### Input
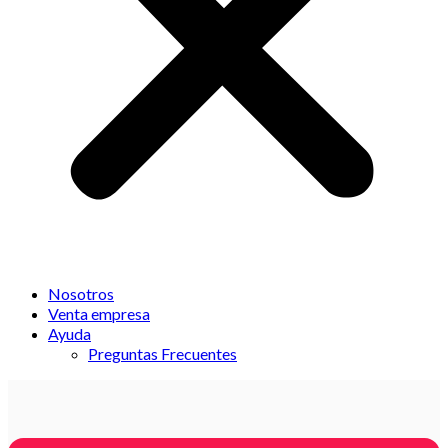
Nosotros
Venta empresa
Ayuda
Preguntas Frecuentes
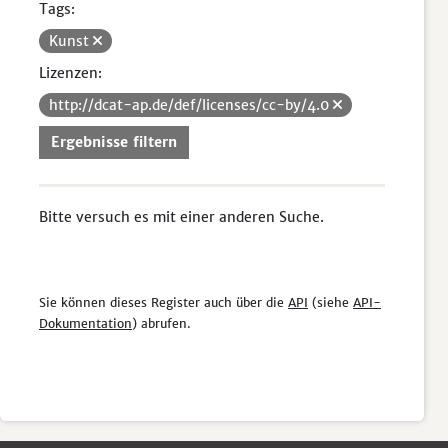
Tags:
Kunst
Lizenzen:
http://dcat-ap.de/def/licenses/cc-by/4.0
Ergebnisse filtern
Bitte versuch es mit einer anderen Suche.
Sie können dieses Register auch über die
API
(siehe
API-
Dokumentation
) abrufen.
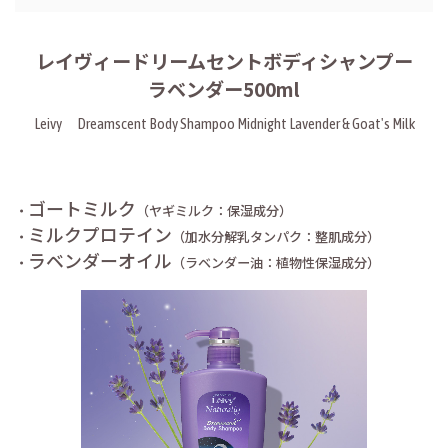
レイヴィードリームセントボディシャンプー
ラベンダー500ml
Leivy Dreamscent Body Shampoo Midnight Lavender & Goat's Milk
ゴートミルク
・
（ヤギミルク：保湿成分）
ミルクプロテイン
・
（加水分解乳タンパク：整肌成分）
ラベンダーオイル
・
（ラベンダー油：植物性保湿成分）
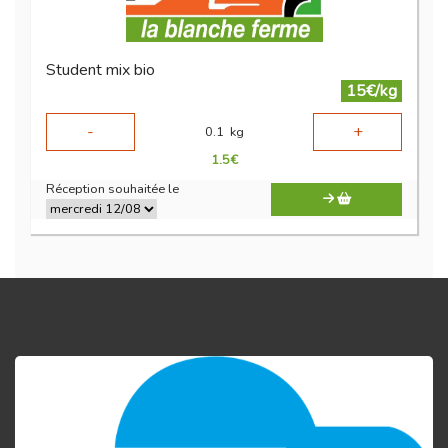
Student mix bio
15€/kg
-
+
0.1
kg
1.5
€
Réception souhaitée le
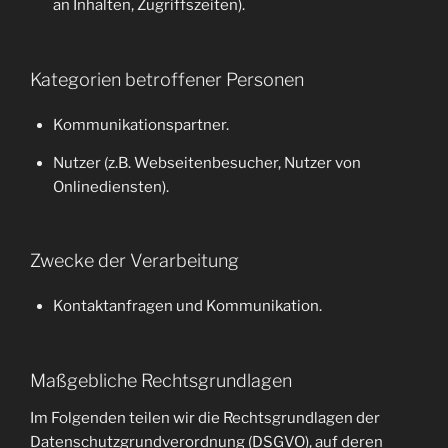
an Inhalten, Zugriffszeiten).
Kategorien betroffener Personen
Kommunikationspartner.
Nutzer (z.B. Webseitenbesucher, Nutzer von
Onlinediensten).
Zwecke der Verarbeitung
Kontaktanfragen und Kommunikation.
Maßgebliche Rechtsgrundlagen
Im Folgenden teilen wir die Rechtsgrundlagen der
Datenschutzgrundverordnung (DSGVO), auf deren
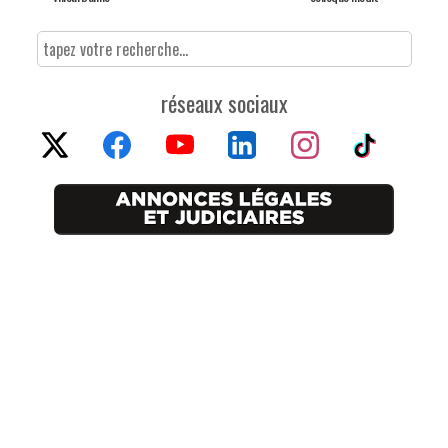
réseaux sociaux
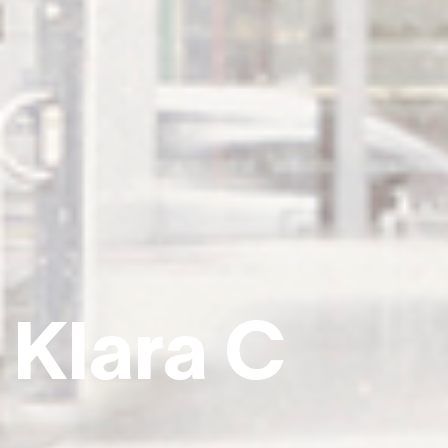
Klara C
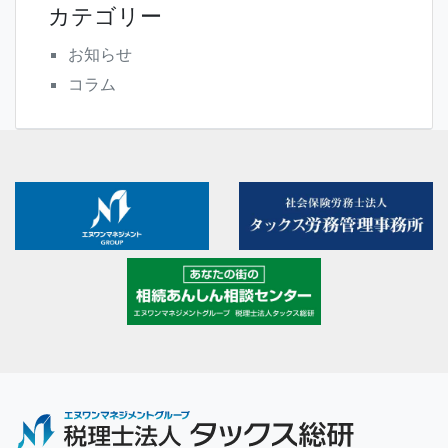
カテゴリー
お知らせ
コラム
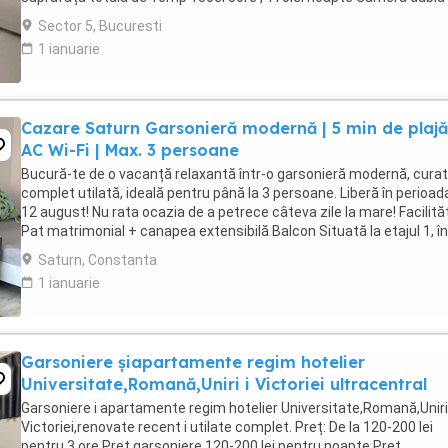
suprafață totală de ...
Sector 5, Bucuresti
1 ianuarie
Cazare Saturn Garsonieră modernă | 5 min de plajă
AC Wi-Fi | Max. 3 persoane
Bucură-te de o vacanță relaxantă într-o garsonieră modernă, curat
complet utilată, ideală pentru până la 3 persoane. Liberă în perioad
12 august! Nu rata ocazia de a petrece câteva zile la mare! Facilităț
Pat matrimonial + canapea extensibilă Balcon Situată la etajul 1, în
un imobil ...
Saturn, Constanta
1 ianuarie
Garsoniere șiapartamente regim hotelier
Universitate,Romană,Uniri i Victoriei ultracentral
Garsoniere i apartamente regim hotelier Universitate,Romană,Uniri 
Victoriei,renovate recent i utilate complet. Preț: De la 120-200 lei
pentru 3 ore Preț garsoniere 120-200 lei pentru noapte Preț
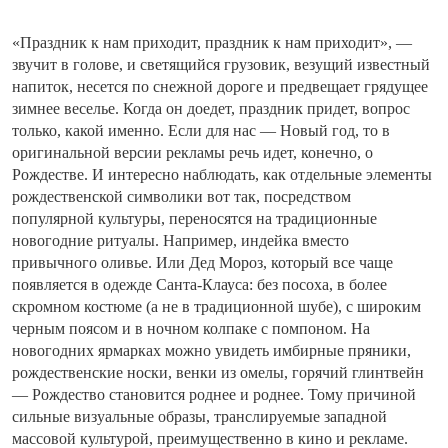
«Праздник к нам приходит, праздник к нам приходит», —
звучит в голове, и светящийся грузовик, везущий известный
напиток, несется по снежной дороге и предвещает грядущее
зимнее веселье. Когда он доедет, праздник придет, вопрос
только, какой именно. Если для нас — Новый год, то в
оригинальной версии рекламы речь идет, конечно, о
Рождестве. И интересно наблюдать, как отдельные элементы
рождественской символики вот так, посредством
популярной культуры, переносятся на традиционные
новогодние ритуалы. Например, индейка вместо
привычного оливье. Или Дед Мороз, который все чаще
появляется в одежде Санта-Клауса: без посоха, в более
скромном костюме (а не в традиционной шубе), с широким
черным поясом и в ночном колпаке с помпоном. На
новогодних ярмарках можно увидеть имбирные пряники,
рождественские носки, венки из омелы, горячий глинтвейн
— Рождество становится роднее и роднее. Тому причиной
сильные визуальные образы, транслируемые западной
массовой культурой, преимущественно в кино и рекламе.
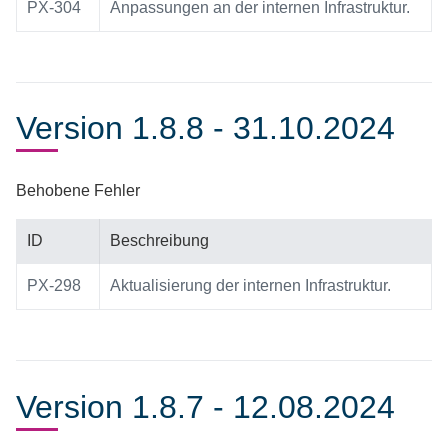
PX-304
Anpassungen an der internen Infrastruktur.
Version 1.8.8 - 31.10.2024
Behobene Fehler
ID
Beschreibung
PX-298
Aktualisierung der internen Infrastruktur.
Version 1.8.7 - 12.08.2024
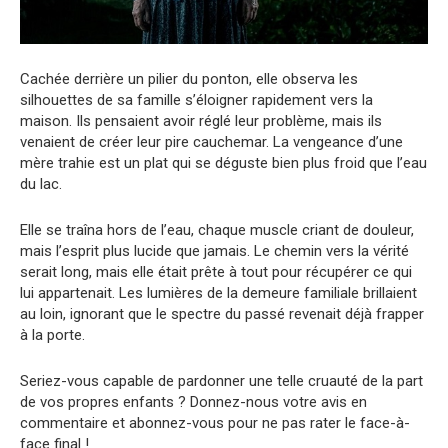
Cachée derrière un pilier du ponton, elle observa les
silhouettes de sa famille s’éloigner rapidement vers la
maison. Ils pensaient avoir réglé leur problème, mais ils
venaient de créer leur pire cauchemar. La vengeance d’une
mère trahie est un plat qui se déguste bien plus froid que l’eau
du lac.
Elle se traîna hors de l’eau, chaque muscle criant de douleur,
mais l’esprit plus lucide que jamais. Le chemin vers la vérité
serait long, mais elle était prête à tout pour récupérer ce qui
lui appartenait. Les lumières de la demeure familiale brillaient
au loin, ignorant que le spectre du passé revenait déjà frapper
à la porte.
Seriez-vous capable de pardonner une telle cruauté de la part
de vos propres enfants ? Donnez-nous votre avis en
commentaire et abonnez-vous pour ne pas rater le face-à-
face final !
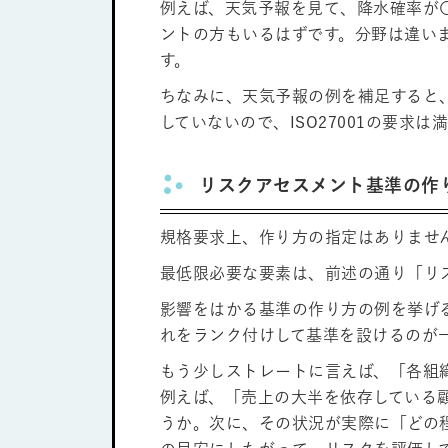
例えば、天気予報を見て、降水確率が
ントの方もいるはずです。分野は違い
す。
ちなみに、天気予報の例を補足すると
していないので、ISO27001の要
リスクアセスメント基準の作
規格要求上、作り方の指定はありませ
最低限必要な要素は、前述の通り「リ
影響をはかる基準の作り方の例を挙げ
れをランク付けして基準を設けるのが
もう少しストレートに言えば、「各組
例えば、「売上の大半を依存している
うか。次に、その状況が実際に「どの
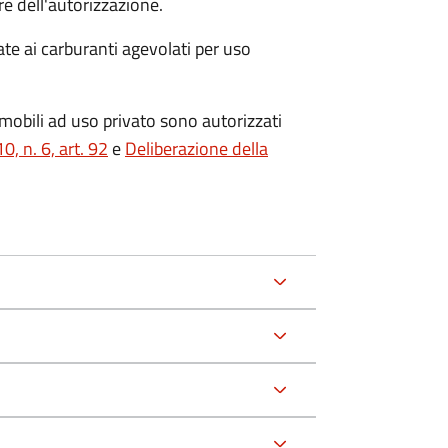
are dell'autorizzazione.
ate ai carburanti agevolati per uso
romobili ad uso privato sono autorizzati
, n. 6, art. 92
e
Deliberazione della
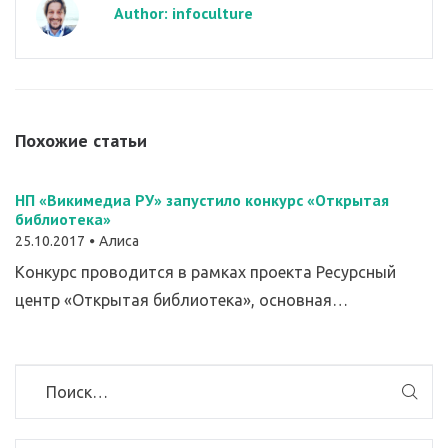
Author: infoculture
Похожие статьи
НП «Викимедиа РУ» запустило конкурс «Открытая
библиотека»
25.10.2017
Алиса
Конкурс проводится в рамках проекта Ресурсный
центр «Открытая библиотека», основная…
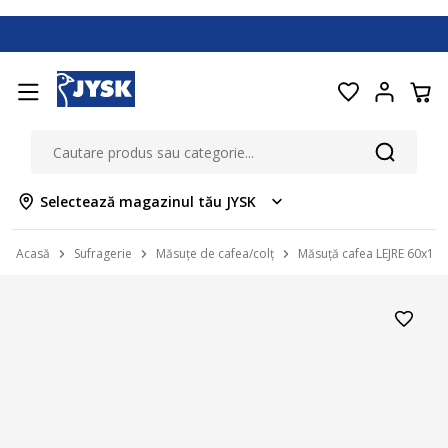
Selectează magazinul tău JYSK
Acasă
Sufragerie
Măsuțe de cafea/colț
Măsuță cafea LEJRE 60x120 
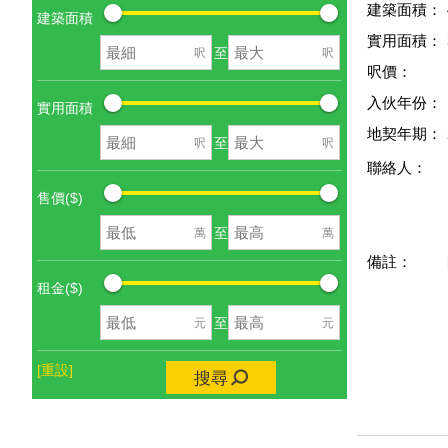
建築面積：
建築面積
實用面積：
至
呎
呎
呎價：
入伙年份：
實用面積
地契年期：
至
呎
呎
聯絡人：
售價($)
至
萬
萬
備註：
租金($)
至
元
元
[重設]
搜尋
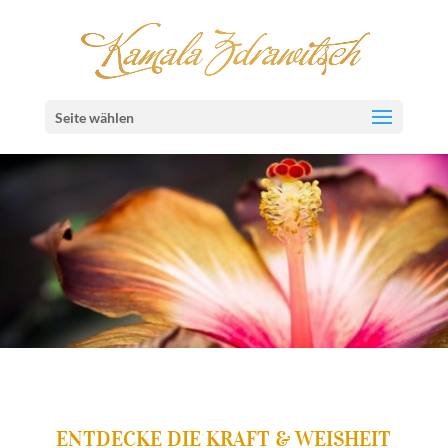
Seite wählen
ENTDECKE DIE KRAFT & WEISHEIT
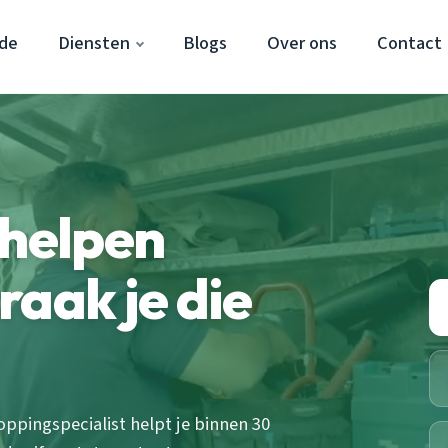
ade
Diensten
Blogs
Over ons
Contact
rhelpen
raak je die
oppingspecialist helpt je binnen 30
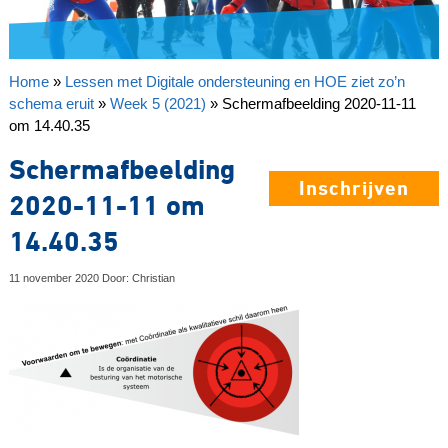
Home
»
Lessen met Digitale ondersteuning en HOE ziet zo’n
schema eruit
»
Week 5 (2021)
»
Schermafbeelding 2020-11-11
om 14.40.35
Schermafbeelding
Inschrijven
2020-11-11 om
14.40.35
11 november 2020 Door: Christian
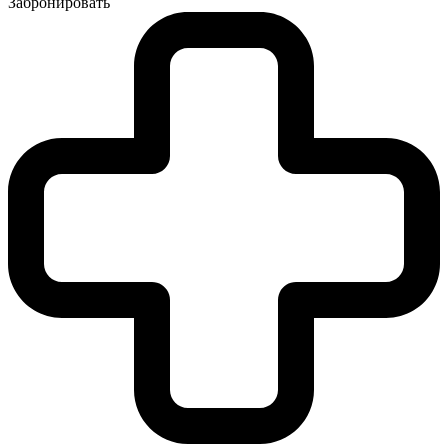
Забронировать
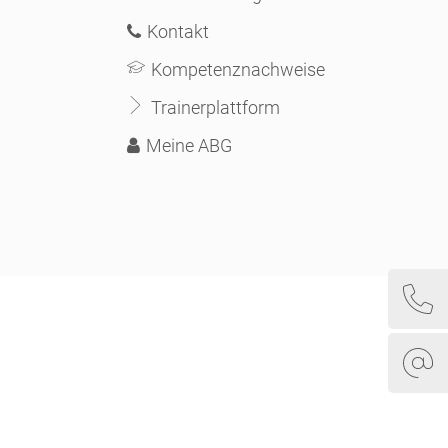
Kontakt
Kompetenznachweise
Trainerplattform
Meine ABG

### About this exercise
Only the pictures stay behind; everything else in the data above is to be retyped exactly.

### Output
Nosotros
Venta empresa
Ayuda
Preguntas Frecuentes
Tags:
Kunst
Lizenzen:
http://dcat-ap.de/def/licenses/cc-by/4.0
Ergebnisse filtern
Bitte versuch es mit einer anderen Suche.
Sie können dieses Register auch über die
API
(siehe
API-
Dokumentation
) abrufen.
レイヴィードリームセントボディシャンプー
ラベンダー500ml
Leivy Dreamscent Body Shampoo Midnight Lavender & Goat's Milk
ゴートミルク
・
（ヤギミルク：保湿成分）
ミルクプロテイン
・
（加水分解乳タンパク：整肌成分）
ラベンダーオイル
・
（ラベンダー油：植物性保湿成分）
Student mix bio
15€/kg
-
+
0.1
kg
1.5
€
Réception souhaitée le
an Inhalten, Zugriffszeiten).
Kategorien betroffener Personen
Kommunikationspartner.
Nutzer (z.B. Webseitenbesucher, Nutzer von
Onlinediensten).
Zwecke der Verarbeitung
Kontaktanfragen und Kommunikation.
Maßgebliche Rechtsgrundlagen
Im Folgenden teilen wir die Rechtsgrundlagen der
Datenschutzgrundverordnung (DSGVO), auf deren
réseaux sociaux
Klara C
カテゴリー
お知らせ
コラム
suprafață totală de ...
Sector 5, Bucuresti
1 ianuarie
Cazare Saturn Garsonieră modernă | 5 min de plajă
AC Wi-Fi | Max. 3 persoane
Bucură-te de o vacanță relaxantă într-o garsonieră modernă, curat
complet utilată, ideală pentru până la 3 persoane. Liberă în perioad
12 august! Nu rata ocazia de a petrece câteva zile la mare! Facilităț
Pat matrimonial + canapea extensibilă Balcon Situată la etajul 1, în
un imobil ...
Saturn, Constanta
1 ianuarie
Garsoniere șiapartamente regim hotelier
Universitate,Romană,Uniri i Victoriei ultracentral
Garsoniere i apartamente regim hotelier Universitate,Romană,Uniri 
Victoriei,renovate recent i utilate complet. Preț: De la 120-200 lei
pentru 3 ore Preț garsoniere 120-200 lei pentru noapte Preț
«Праздник к нам приходит, праздник к нам приходит», —
звучит в голове, и светящийся грузовик, везущий известный
напиток, несется по снежной дороге и предвещает грядущее
зимнее веселье. Когда он доедет, праздник придет, вопрос
только, какой именно. Если для нас — Новый год, то в
оригинальной версии рекламы речь идет, конечно, о
Рождестве. И интересно наблюдать, как отдельные элементы
рождественской символики вот так, посредством
популярной культуры, переносятся на традиционные
новогодние ритуалы. Например, индейка вместо
привычного оливье. Или Дед Мороз, который все чаще
появляется в одежде Санта-Клауса: без посоха, в более
скромном костюме (а не в традиционной шубе), с широким
черным поясом и в ночном колпаке с помпоном. На
новогодних ярмарках можно увидеть имбирные пряники,
рождественские носки, венки из омелы, горячий глинтвейн
— Рождество становится роднее и роднее. Тому причиной
сильные визуальные образы, транслируемые западной
массовой культурой, преимущественно в кино и рекламе.
PX-304
Anpassungen an der internen Infrastruktur.
Version 1.8.8 - 31.10.2024
Behobene Fehler
ID
Beschreibung
PX-298
Aktualisierung der internen Infrastruktur.
Version 1.8.7 - 12.08.2024
Cachée derrière un pilier du ponton, elle observa les
silhouettes de sa famille s’éloigner rapidement vers la
maison. Ils pensaient avoir réglé leur problème, mais ils
venaient de créer leur pire cauchemar. La vengeance d’une
mère trahie est un plat qui se déguste bien plus froid que l’eau
du lac.
Elle se traîna hors de l’eau, chaque muscle criant de douleur,
mais l’esprit plus lucide que jamais. Le chemin vers la vérité
serait long, mais elle était prête à tout pour récupérer ce qui
lui appartenait. Les lumières de la demeure familiale brillaient
au loin, ignorant que le spectre du passé revenait déjà frapper
à la porte.
Seriez-vous capable de pardonner une telle cruauté de la part
de vos propres enfants ? Donnez-nous votre avis en
commentaire et abonnez-vous pour ne pas rater le face-à-
face final !
例えば、天気予報を見て、降水確率が
ントの方もいるはずです。分野は違い
す。
ちなみに、天気予報の例を補足すると
していないので、ISO27001の要
リスクアセスメント基準の作
規格要求上、作り方の指定はありませ
最低限必要な要素は、前述の通り「リ
影響をはかる基準の作り方の例を挙げ
れをランク付けして基準を設けるのが
もう少しストレートに言えば、「各組
例えば、「売上の大半を依存している
うか。次に、その状況が実際に「どの
are dell'autorizzazione.
ate ai carburanti agevolati per uso
romobili ad uso privato sono autorizzati
, n. 6, art. 92
e
Deliberazione della
Author: infoculture
Похожие статьи
НП «Викимедиа РУ» запустило конкурс «Открытая
библиотека»
25.10.2017
Алиса
Конкурс проводится в рамках проекта Ресурсный
центр «Открытая библиотека», основная…
Selectează magazinul tău JYSK
Acasă
Sufragerie
Măsuțe de cafea/colț
Măsuță cafea LEJRE 60x120 
建築面積：
建築面積
實用面積：
至
呎
呎
呎價：
入伙年份：
實用面積
地契年期：
至
呎
呎
聯絡人：
售價($)
至
萬
萬
備註：
租金($)
至
元
元
[重設]
搜尋
Seite wählen
ENTDECKE DIE KRAFT & WEISHEIT
ade
Diensten
Blogs
Over ons
Contact
rhelpen
raak je die
oppingspecialist helpt je binnen 30
Home
»
Lessen met Digitale ondersteuning en HOE ziet zo’n
schema eruit
»
Week 5 (2021)
»
Schermafbeelding 2020-11-11
om 14.40.35
Schermafbeelding
Inschrijven
2020-11-11 om
14.40.35
11 november 2020 Door: Christian
Забронировать
Kontakt
Kompetenznachweise
Trainerplattform
Meine ABG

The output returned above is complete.